Os portugueses constituem a maior comunidade estrangeira em França. São conhecidos pela integração, mesmo com uma forte ligação sentimental ao país de origem: As tradições, a comida e, claro, o futebol.

Quanto às eleições de domingo, as opiniões dividem-se. Na nossa reportagem na zona de Lyon, encontrámos todo o tipo de pessoas: “Estamos todos na expectativa. Não sabemos aquilo que poderá acontecer se ganhar Marine Le Pen”, diz Alberto Diogo, proprietário do “Le Delta”, um dos restaurantes onde a comunidade se junta para conviver e ver os jogos da Primeira Liga. “A minha mulher e os meus filhos podem votar e vão votar Le Pen”, diz um dos clientes.

Tal como os franceses, também os portugueses estão divididos, incluindo os descendentes. Há cerca de um milhão de portugueses e pessoas de origem portuguesa em França. Cerca de 520 mil só têm nacionalidade portuguesa e não podem votar. Dos outros, muitos vão às urnas.

Em França, as sondagens e estatísticas baseadas na origem étnica ou nacional são proibidas por lei. Por isso, é difícil ter dados precisos sobre o sentido de voto da comunidade portuguesa e lusodescendente. É uma comunidade muito diluída no resto da sociedade francesa. Pensa-se que a distribuição dos votos da comunidade portuguesa não é muito diferente da distribuição no total do país. Já na primeira volta, houve apoiantes portugueses de todos os candidatos. Agora, há também apoiantes dos dois finalistas.

Émilie Fernandes Ramalho é conselheira municipal em Givors, na mesma região, eleita pela Frente Nacional (FN) de Marine Le Pen. Filha de pai português e mãe espanhola, não vê contradições entre a origem da família e o discurso anti-imigração da candidata: “Sou filha de pais imigrantes, que vieram para França trabalhar para poderem ganhar dinheiro. Não sou contra a imigração, sou contra a subsidiodependência”, afirma.

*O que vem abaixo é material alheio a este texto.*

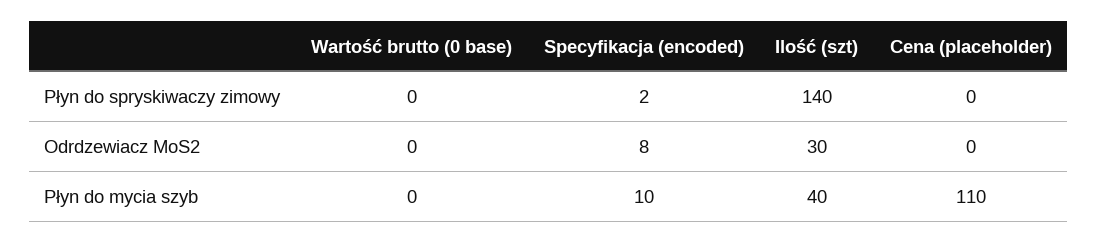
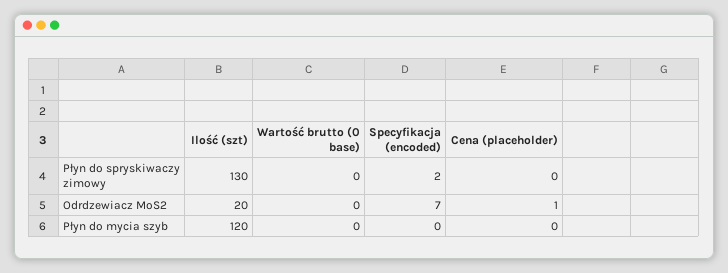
  {
    "Wartość brutto (0 base)": {
      "Płyn do spryskiwaczy zimowy": 0,
      "Odrdzewiacz MoS2": 0,
      "Płyn do mycia szyb": 0
    },
    "Specyfikacja (encoded)": {
      "Płyn do spryskiwaczy zimowy": 2,
-     "Odrdzewiacz MoS2": 8,
+     "Odrdzewiacz MoS2": 7,
-     "Płyn do mycia szyb": 10
+     "Płyn do mycia szyb": 0
    },
    "Ilość (szt)": {
-     "Płyn do spryskiwaczy zimowy": 140,
+     "Płyn do spryskiwaczy zimowy": 130,
-     "Odrdzewiacz MoS2": 30,
+     "Odrdzewiacz MoS2": 20,
-     "Płyn do mycia szyb": 40
+     "Płyn do mycia szyb": 120
    },
    "Cena (placeholder)": {
      "Płyn do spryskiwaczy zimowy": 0,
-     "Odrdzewiacz MoS2": 0,
+     "Odrdzewiacz MoS2": 1,
-     "Płyn do mycia szyb": 110
+     "Płyn do mycia szyb": 0
    }
  }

Lídia Fathallah chegou a França com os filhos há 37 anos e decidiu naturalizar-se poucos anos depois. Tanto ela como o filho Cláudio, empresário, não hesitam em apoiar Emmanuel Macron. Para esta reformada de 68 anos, a juventude do candidato é uma vantagem: “Se vamos ter um presidente da República Francesa, que seja um jovem. Estamos fartos desses senhores com mais de 50 e 60 anos. Não que sejam velhos… Porque não dar uma oportunidade a este jovem de 39 anos?”

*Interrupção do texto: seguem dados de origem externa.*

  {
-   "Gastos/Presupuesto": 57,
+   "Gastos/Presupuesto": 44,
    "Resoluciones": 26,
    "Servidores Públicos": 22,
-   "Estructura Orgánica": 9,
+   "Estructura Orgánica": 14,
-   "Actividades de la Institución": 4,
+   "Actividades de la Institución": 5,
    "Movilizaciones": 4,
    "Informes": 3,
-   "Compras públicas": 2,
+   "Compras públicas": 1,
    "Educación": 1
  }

Mesmo se um estudo recente conduzido pela investigadora Anne Muxel, do Instituto Sciences Po de Paris, coloca os lusodescendentes como dos mais entusiastas por Marine Le Pen, entre os jovens eleitores, a verdade é que não podemos tirar conclusões. As opiniões da comunidade não diferem das dos 67 milhões de habitantes que tem a França.